When Pratiraj Herbal Pharmacy told consumers about its Alpic Hair Oil (made after 20 years of research), it claimed, that it “describes first research for Alopecia in India.” Baldness or Alopecia, incidentally, is not a curable disease. The firm could not convince the ASCI about its product’s efficacy and the ad has since been banned.

A particularly bizarre and hilarious advertisement was put out by a company called Dr. S.K. Jain’s Burlington Clinic Private Ltd and Burlington Hospital. The ASCI received a complaint against this hospital, which advertised Dr Jain as being India’s No. 1 sexologist and the only sexologist who was honoured with Bharat Gaurav & Swasth Bharat Ratna award! Its punchline said, ‘There are 111 questions related to sex and solution is only with Burlington Clinic!’

When asked by the ASCI to validate its claims and how it would do all that it purported to, the Clinic was unable to do so. It went through a lot of rigmarole and handed over unverified material to the ASCI, which promptly banned this ad.

Yes, Patanjali too!

There has been an increasing trend of shopping for products from Patanjali Ayurved Limited either online or from their stores. Even leading retail chains have Patanjali products on their shelves. But the ASCI has found 25 advertisements of this firm on TV, print and product packaging to be misleading with no scientific data to prove their claims.

Patanjali Dant Kanti claimed to be effective against swelling and bleeding of gums, against Pyorrhoea, yellowing teeth etc. But it could not prove this to the ASCI. They are not purely Ayurvedic and have several chemicals in them, which is evident if one scans the product packages closely. A local court in Haridwar slapped a fine of Rs 11 lakh on five product units of Baba Ramdev’s Patanjali Ayurved for ‘misbranding and misleading ads’.

Another website – Fineyog.com — offers Patanjali products for sale in the US. Some of the products the site sells are Baba Ramdev Medicine for Sex Problems in Men/Sex Booster, Medicines for Sexual Weakness and Sexual Strength, Divya Yauvanamrit Vati for impotence in men, medicine for hearing loss and one that treats infertility in women.

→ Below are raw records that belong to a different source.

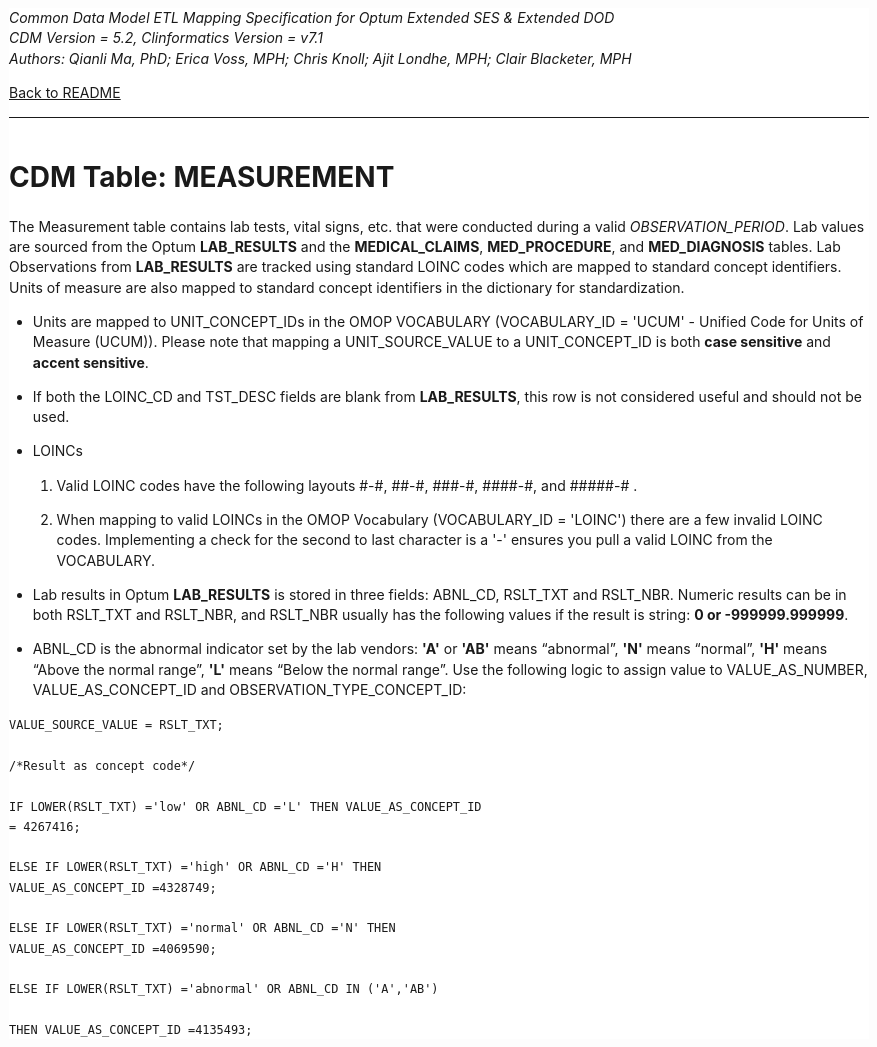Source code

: *Common Data Model ETL Mapping Specification for Optum Extended SES & Extended DOD* 
<br>*CDM Version = 5.2, Clinformatics Version = v7.1*
<br>*Authors: Qianli Ma, PhD; Erica Voss, MPH; Chris Knoll; Ajit Londhe, MPH; Clair Blacketer, MPH*

[Back to README](README.md)

---

# CDM Table: MEASUREMENT

The Measurement table contains lab tests, vital signs, etc. that were
conducted during a valid *OBSERVATION_PERIOD*. Lab values are sourced
from the Optum **LAB_RESULTS** and the **MEDICAL_CLAIMS**, **MED_PROCEDURE**, and **MED_DIAGNOSIS** tables. Lab
Observations from **LAB_RESULTS** are tracked using standard LOINC
codes which are mapped to standard concept identifiers. Units of measure
are also mapped to standard concept identifiers in the dictionary for
standardization. 


-   Units are mapped to UNIT_CONCEPT_IDs in the OMOP VOCABULARY
    (VOCABULARY_ID = 'UCUM' - Unified Code for Units of
    Measure (UCUM)). Please note that mapping a UNIT_SOURCE_VALUE to a
    UNIT_CONCEPT_ID is both **case sensitive** and **accent
    sensitive**.

-   If both the LOINC_CD and TST_DESC fields are blank from
    **LAB_RESULTS**, this row is not considered useful and should not
    be used.

-   LOINCs

    1.  Valid LOINC codes have the following layouts \#-\#, \#\#-\#,
        \#\#\#-\#, \#\#\#\#-\#, and \#\#\#\#\#-\# .

    2.  When mapping to valid LOINCs in the OMOP Vocabulary
        (VOCABULARY_ID = 'LOINC') there are a few invalid LOINC codes.
        Implementing a check for the second to last character is a '-'
        ensures you pull a valid LOINC from the VOCABULARY.

-   Lab results in Optum **LAB_RESULTS** is stored in three fields:
    ABNL_CD, RSLT_TXT and RSLT_NBR. Numeric results can be in both
    RSLT_TXT and RSLT_NBR, and RSLT_NBR usually has the following
    values if the result is string: **0 or -999999.999999**.

-   ABNL_CD is the abnormal indicator set by the lab vendors: **'A'**
    or **'AB'** means “abnormal”, **'N'** means “normal”, **'H'** means
    “Above the normal range”, **'L'** means “Below the normal range”.
    Use the following logic to assign value to VALUE_AS_NUMBER,
    VALUE_AS_CONCEPT_ID and OBSERVATION_TYPE_CONCEPT_ID:

```
VALUE_SOURCE_VALUE = RSLT_TXT;

/*Result as concept code*/

IF LOWER(RSLT_TXT) ='low' OR ABNL_CD ='L' THEN VALUE_AS_CONCEPT_ID
= 4267416;

ELSE IF LOWER(RSLT_TXT) ='high' OR ABNL_CD ='H' THEN
VALUE_AS_CONCEPT_ID =4328749;

ELSE IF LOWER(RSLT_TXT) ='normal' OR ABNL_CD ='N' THEN
VALUE_AS_CONCEPT_ID =4069590;

ELSE IF LOWER(RSLT_TXT) ='abnormal' OR ABNL_CD IN ('A','AB')

THEN VALUE_AS_CONCEPT_ID =4135493;
```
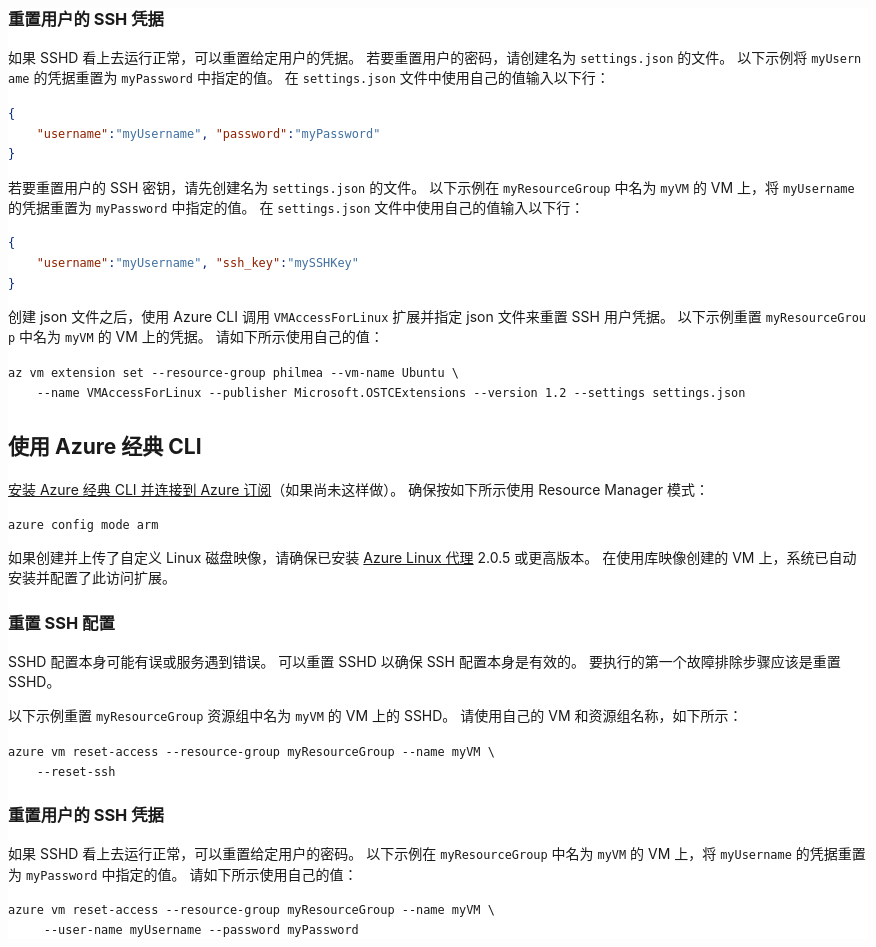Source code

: ### <a name="reset-ssh-credentials-for-a-user"></a>重置用户的 SSH 凭据
如果 SSHD 看上去运行正常，可以重置给定用户的凭据。 若要重置用户的密码，请创建名为 `settings.json` 的文件。 以下示例将 `myUsername` 的凭据重置为 `myPassword` 中指定的值。 在 `settings.json` 文件中使用自己的值输入以下行：

```json
{
    "username":"myUsername", "password":"myPassword"
}
```

若要重置用户的 SSH 密钥，请先创建名为 `settings.json` 的文件。 以下示例在 `myResourceGroup` 中名为 `myVM` 的 VM 上，将 `myUsername` 的凭据重置为 `myPassword` 中指定的值。 在 `settings.json` 文件中使用自己的值输入以下行：

```json
{
    "username":"myUsername", "ssh_key":"mySSHKey"
}
```

创建 json 文件之后，使用 Azure CLI 调用 `VMAccessForLinux` 扩展并指定 json 文件来重置 SSH 用户凭据。 以下示例重置 `myResourceGroup` 中名为 `myVM` 的 VM 上的凭据。 请如下所示使用自己的值：

```azurecli
az vm extension set --resource-group philmea --vm-name Ubuntu \
    --name VMAccessForLinux --publisher Microsoft.OSTCExtensions --version 1.2 --settings settings.json
```

## <a name="use-the-azure-classic-cli"></a>使用 Azure 经典 CLI
[安装 Azure 经典 CLI 并连接到 Azure 订阅](../../cli-install-nodejs.md)（如果尚未这样做）。 确保按如下所示使用 Resource Manager 模式：

```azurecli
azure config mode arm
```

如果创建并上传了自定义 Linux 磁盘映像，请确保已安装 [Azure Linux 代理](../extensions/agent-linux.md) 2.0.5 或更高版本。 在使用库映像创建的 VM 上，系统已自动安装并配置了此访问扩展。

### <a name="reset-ssh-configuration"></a>重置 SSH 配置
SSHD 配置本身可能有误或服务遇到错误。 可以重置 SSHD 以确保 SSH 配置本身是有效的。 要执行的第一个故障排除步骤应该是重置 SSHD。

以下示例重置 `myResourceGroup` 资源组中名为 `myVM` 的 VM 上的 SSHD。 请使用自己的 VM 和资源组名称，如下所示：

```azurecli
azure vm reset-access --resource-group myResourceGroup --name myVM \
    --reset-ssh
```

### <a name="reset-ssh-credentials-for-a-user"></a>重置用户的 SSH 凭据
如果 SSHD 看上去运行正常，可以重置给定用户的密码。 以下示例在 `myResourceGroup` 中名为 `myVM` 的 VM 上，将 `myUsername` 的凭据重置为 `myPassword` 中指定的值。 请如下所示使用自己的值：

```azurecli
azure vm reset-access --resource-group myResourceGroup --name myVM \
     --user-name myUsername --password myPassword
```
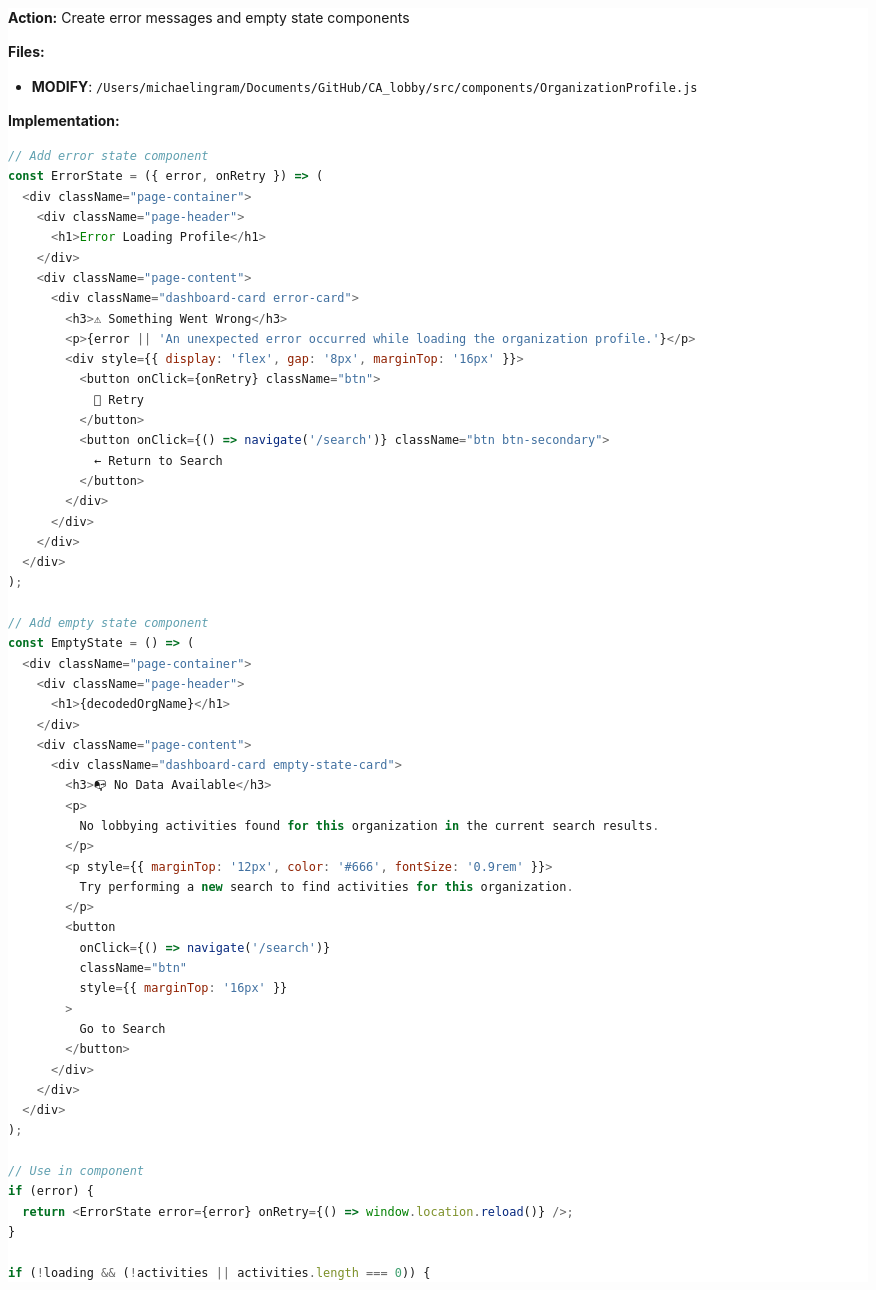 **Action:** Create error messages and empty state components

**Files:**
- **MODIFY**: `/Users/michaelingram/Documents/GitHub/CA_lobby/src/components/OrganizationProfile.js`

**Implementation:**

```javascript
// Add error state component
const ErrorState = ({ error, onRetry }) => (
  <div className="page-container">
    <div className="page-header">
      <h1>Error Loading Profile</h1>
    </div>
    <div className="page-content">
      <div className="dashboard-card error-card">
        <h3>⚠️ Something Went Wrong</h3>
        <p>{error || 'An unexpected error occurred while loading the organization profile.'}</p>
        <div style={{ display: 'flex', gap: '8px', marginTop: '16px' }}>
          <button onClick={onRetry} className="btn">
            🔄 Retry
          </button>
          <button onClick={() => navigate('/search')} className="btn btn-secondary">
            ← Return to Search
          </button>
        </div>
      </div>
    </div>
  </div>
);

// Add empty state component
const EmptyState = () => (
  <div className="page-container">
    <div className="page-header">
      <h1>{decodedOrgName}</h1>
    </div>
    <div className="page-content">
      <div className="dashboard-card empty-state-card">
        <h3>📭 No Data Available</h3>
        <p>
          No lobbying activities found for this organization in the current search results.
        </p>
        <p style={{ marginTop: '12px', color: '#666', fontSize: '0.9rem' }}>
          Try performing a new search to find activities for this organization.
        </p>
        <button
          onClick={() => navigate('/search')}
          className="btn"
          style={{ marginTop: '16px' }}
        >
          Go to Search
        </button>
      </div>
    </div>
  </div>
);

// Use in component
if (error) {
  return <ErrorState error={error} onRetry={() => window.location.reload()} />;
}

if (!loading && (!activities || activities.length === 0)) {
```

All of these violate the ASCI guidelines and the Drugs and Magic Remedies Act.

Being a responsible consumer

Before shopping for your medicines either online or at the chemists’ store, check with your doctor. Do not waste your money and risk your life by falling for glitzy ads making tall claims. No matter how well-known the company, or the face on the ad.

Also check out the ASCI website where you will find more than a thousand advertisements selling risky medicines, potions, doctors, clinics, lotions, pills and powders of dubious quality. You can also lodge a complaint on the site here if you feel that any advertisement is blatantly false or misleading.

These will make you a smarter and certainly a very healthy consumer!

Comments:

  1. Raman Muthuswamy says:

    There’re ever so many advts. for consumer & durables to dupe the Public, esp.by VIPs. Not only soaps & detergents but also the WATER PURIFIERS by the leading lights-mfrs. I had, as a Consumer Activist, emailed a no. of times to the Hon’ble Minister for Consumer Affairs and it was pathetic that He did not care even to acknowledge such grievances, let alone take some punitive action against the delinquent mfrs. It’s hoped that there’ll be a day soon enough that at least some of these errant mfrs. are punished severely for selling bogus wares to the HAPLESS CONSUMERS, aided & abetted by the Cine Actors, who ALSO SHOULD BE PUNISHED SEVERELY so that they do not advocate such bogus products, WITHOUT TRYING THEM OUT THEMSELVES !!